Dans une société où chaque personne doit être libre de circuler, la notion d’accessibilité est cruciale. L’accessibilité est ce qui permet aux personnes en situation de handicap physique de pouvoir se déplacer de manière autonome. Le frein, l’obstacle n’est donc bien souvent pas lié à la personne mais à l’espace qui l’accueille, lui offrant ou non des accès et des espaces de circulation. Cela révèle une ambiguïté, un paradoxe dans les représentations. Ces personnes sont considérées comme handicapées alors que l’espace non adapté est de fait ce qui les entrave.
Ces photographies tentent de rendre compte de ces barrières réelles ou symboliques, concrètes ou mentales. Chaque lieu, chaque espace traduit un certain rapport au corps, à une présence, mise en tension et pouvant traduire un état intérieur.
La question se pose notamment du renversement qui s’opère lorsque les espaces rendus accessibles, adaptés ou dédiés produisent l’effet opposé. Ils renforcent dans certains cas une forme de mise à l’écart, de placement à part, et produisent une sensation de liminalité subie par les personnes handicapées (« La liminalité désigne cette situation de seuil dans laquelle l’individu flotte dans les interstices de la structure sociale » Marcel Calvez*). Être happé par les méandres d’une architecture qui fait circuler en zigzag, suivre des lignes jusqu’à une potentielle entrée, ou être isolé dans un espace dédié à votre situation de handicap comme derrière une paroi de verre procurant une sensation d’étouffement; ni complètement inclus, ni complètement exclu, évoluer dans un entre-deux, dans une situation intermédiaire.
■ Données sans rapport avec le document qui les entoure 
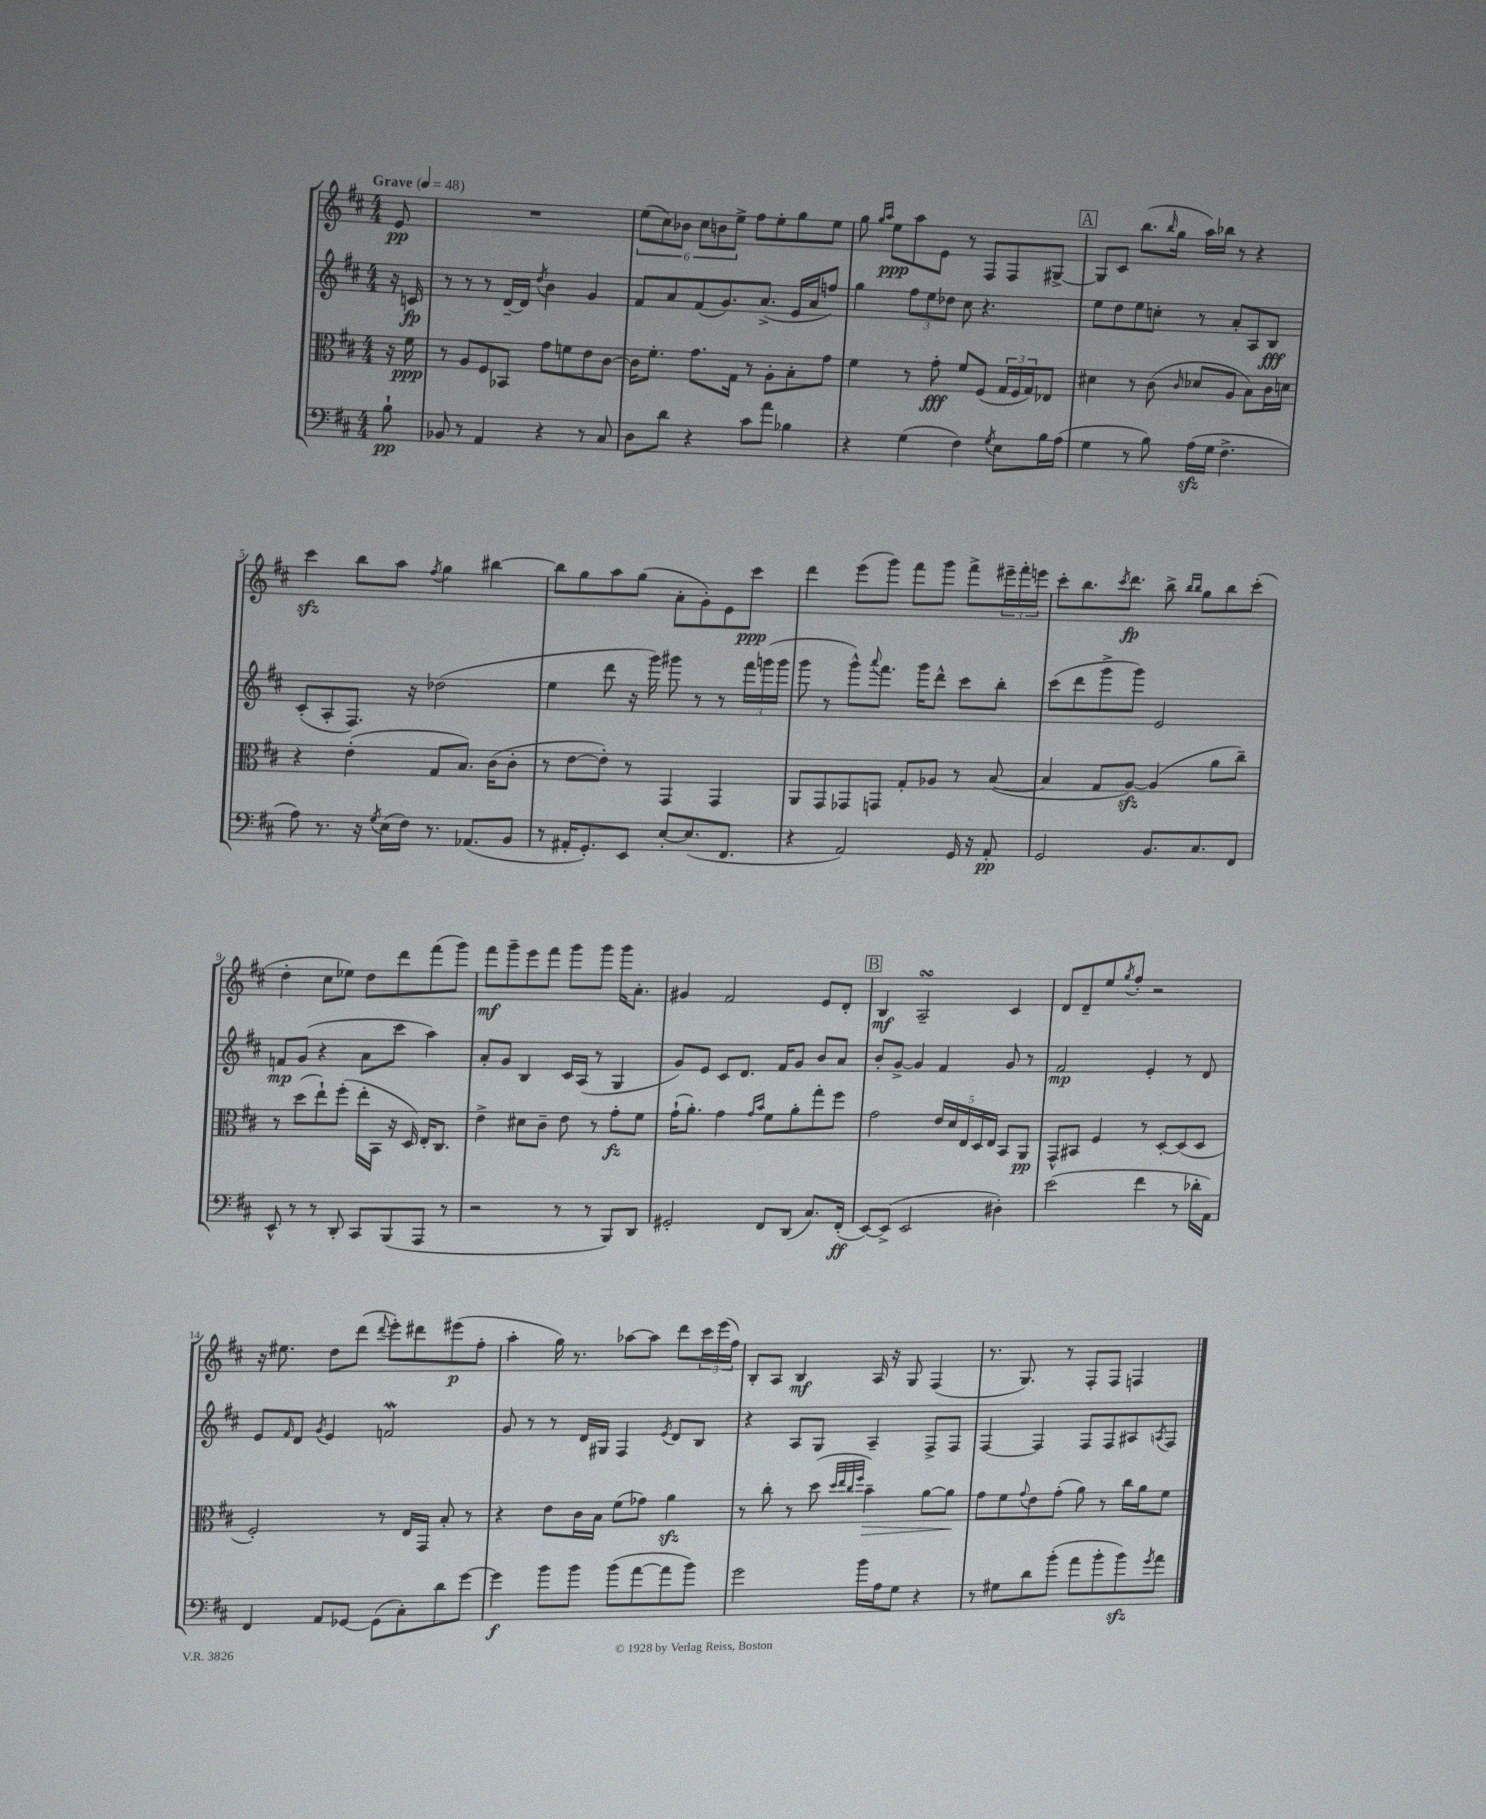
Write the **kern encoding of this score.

**kern	**kern	**kern	**kern
*staff4	*staff3	*staff2	*staff1
*clefF4	*clefC3	*clefG2	*clefG2
*k[f#c#]	*k[f#c#]	*k[f#c#]	*k[f#c#]
*M4/4	*M4/4	*M4/4	*M4/4
*MM48	*MM48	*MM48	*MM48
8B`	16r	16r	8e
.	16f#	16c	.
=	=	=	=
8BB-	8r	8r	1r
8r	8A	8r	.
4AA	8F#	8r	.
.	8BB-	[16d~	.
.	.	16d]	.
.	.	8qdd	.
4r	8g	4b	.
.	8f	.	.
8r	8e	4g	.
8C#	[8c#	.	.
=	=	=	=
8D	16c#]	8f#	(12ee
.	8.f#'	.	.
.	.	.	12cc#)
8d	.	8a	.
.	.	.	12b-
4r	8.g	(8f#	12cc#
.	.	.	12b
.	.	8.g)	.
.	.	.	12ee^
.	16G	.	.
8c#	8r	.	8ff#
.	.	(8.a^	.
8a	8A'	.	8ee'
4B-	8B'	16e	8gg
.	.	16a	.
.	8g	8ff)	8ee
=	=	=	=
4r	4f#	4gg	8gg
.	.	.	16qqgg
.	.	.	16qqaa
.	.	.	8ee
(4G	8r	12ff#	8aa
.	.	12ee	.
.	8g'	.	8e
.	.	12dd-	.
4F#)	8f#	8cc#	8r
.	(8F#	4.r	8F#
8qG	.	.	.
8E	24G	.	8F#
.	24F#	.	.
.	24G)	.	.
16B	8E-	.	[8G#^
(16A	.	.	.
=	=	=	=
4G	4d#	8ee	8G#]
.	.	8dd	8c#
8r	8r	8ee	(8.bb
8B)	(8c#	8cc'	.
.	.	.	16qqbb
.	.	.	16gg
.	16qqc#	.	.
(16A	8d-	8r	16aa)
16G	.	.	16bb-
4.F#^	8A	8a'	8r
.	8B)	8A	4r
.	16c#	8B	.
.	16d	.	.
=	=	=	=
8A)	4r	(8c#'	4ccc#
8.r	.	8A'	.
.	(4e'	8.F#)	8bb
16r	.	.	.
8qG	.	.	.
(16E	.	.	8aa
16F#)	.	16r	.
.	.	.	8qff#
8.r	8G	(2dd-	4gg
.	8.B)	.	.
(8.AA-	.	.	.
.	.	.	[4bb#
.	(16c#	.	.
8BB	8c#'	.	.
=	=	=	=
8r	8r	4ee	8bb#]
16AA#'	[8e	.	8gg
8.GG')	.	.	.
.	8e'])	8ddd	8aa
8EE	8r	16r	(8gg
.	.	16ggg)	.
[8E'	4GG	8ggg#	8a'
(8.E]	.	8r	8g')
.	4GG	8r	8e
8.FF#	.	.	.
.	.	24fff#	8ccc#
.	.	(24ggg	.
.	.	24ggg	.
=	=	=	=
4r	8AA	8ggg	4ddd
.	8GG	8r	.
2AA)	8GG-	8ggg^^)	(8eee
.	.	8qqaaa	.
.	8GG	8.fff#	8ggg)
.	8G'	.	8fff#
.	.	16ggg	.
.	8A-	8ddd^^	8ggg
16GG	8r	8ccc#	8fff#^
16r	.	.	.
8AA'	([8B	8bb'	24eee#~
.	.	.	24fff#'
.	.	.	24eee
=	=	=	=
2GG	4B]	(8ccc#	8ccc#'
.	.	8ddd	8.bb
.	8G	8ggg^	.
.	.	.	8qccc#
.	.	.	8.ddd
.	[8A)	8ggg)	.
8.BB	(4A]	2e	8bb^
.	.	.	16qqbb
.	.	.	16qqbb
.	.	.	8gg
8.C#	.	.	.
.	8a	.	8bb
8FF#	8cc#~)	.	(8ccc#'
=	=	=	=
8EE^^	8r	8f	4dd'
8r	(8dd	(8g	.
8r	8ee`)	4r	8cc#
8DD'	(8ff#'	.	8ee-)
8CC#	16ee'	8a	8dd
.	16BB	.	.
(8BBB	16r	8ccc#	8ddd
.	16D)	.	.
8AAA	16E'	4aa)	(8fff#
.	8.C#	.	.
8r	.	.	8ggg)
=	=	=	=
2r	4e^	8a'	8fff#
.	.	8g	8ggg~
.	8d#	4B	8eee
.	8c#~	.	8fff#
8r	8e	16c#	8ggg
.	.	(16A	.
8r	8r	8r	8ggg
8BBB)	8g'	4G	16ggg
.	.	.	8.a'
8DD	8f#	.	.
=	=	=	=
2GG#'	(16g`	8g)	4g#
.	8.a')	.	.
.	.	8e	.
.	4g	8c#	2f#
.	.	8.d	.
.	16qqg	.	.
.	16qqb	.	.
8FF#	8f#	.	.
.	.	16f#	.
(8DD	8a'	8g	.
8.C#)	8gg'	8b	8e
.	8ff#	8a	8d'
(16FF#'	.	.	.
=	=	=	=
[8EE)	2g	8b'	4B
(8EE^]	.	[8g^	.
2EE	.	4g]	2A~
.	20e	4f#	.
.	20d	.	.
.	20E	.	.
.	20D	.	.
.	20E	.	.
4D#')	8BB	8g	4c#
.	8AA	8r	.
=	=	=	=
(2e	8GG^^	2f#	8d
.	8BB#	.	8d~
.	4F#	.	8ee
.	.	.	8qgg
.	.	.	8ff#'
4f#	8r	4e'	2r
.	[8D'	.	.
8r	(8D]	8r	.
16d-'	8D	8d	.
16AA)	.	.	.
=	=	=	=
4FF#	2F#')	8e	16r
.	.	.	8.ee#
.	.	16qqf#	.
.	.	8d	.
.	.	8qg	.
8AA	.	4e	8dd
[8GG-	.	.	(8ddd
.	.	.	8qqddd
(8GG-]	8r	2f	8eee')
8C#')	16E	.	8ddd#
.	16GG	.	.
8d	8B'	.	(8eee#
[8g	8r	.	8ff#'
=	=	=	=
4g]	4r	8g	4aa'
.	.	8r	.
8b	8e	8r	16gg)
.	.	.	8.r
8b	16c#	16d	.
.	16B	16G#	.
(8b	(8f#	4F#	[8aa-
[8a	8g-)	.	8aa-]
.	.	8qe	.
8a]	4a	8d	8ddd
8b)	.	8B	24ccc#
.	.	.	(24eee
.	.	.	24ff#)
=	=	=	=
2g	8r	4r	8B'
.	8cc#'	.	8A
.	8r	8A	4B
.	(8dd	8G	.
.	32qqdd	.	.
.	32qqee	.	.
.	32qqcc#	.	.
.	32qqff#	.	.
16b	4b~)	4A~	16A
16A	.	.	16r
8G	.	.	8G
4r	[8a	8F#^	(4F#
.	8a]	8F#	.
=	=	=	=
8r	8g	[4F#	8.r
8G#	8f#	.	.
.	.	.	8.G)
.	8qqg	.	.
8d	8e	4F#]	.
(8b'	(8g'	.	8r
8a	8a)	8F#	8F#'
8b'	8r	8F#	8F#
8b)	16cc#	8A#	4F
.	16a	.	.
8qg	.	8qA	.
8a	8f#	8F#	.
==	==	==	==
*-	*-	*-	*-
Par ces photographies, j’ai souhaité faire apparaître des espaces génériques, dans lesquels les personnes photographiées deviennent témoins et capteurs de situations physiquement et mentalement vécues, et ainsi donner un accès à cet état d’être au monde.
* « Le handicap comme situation de seuil : éléments pour une sociologie de la liminalité », article publié dans « sciences sociales et santé » vol. 12, mars 1994.
Ce travail photographique a été réalisé en 2023 dans le cadre d’une résidence de création initiée par le festival de photographie « Les Boutographies » en partenariat avec l’association APF France handicap Occitanie.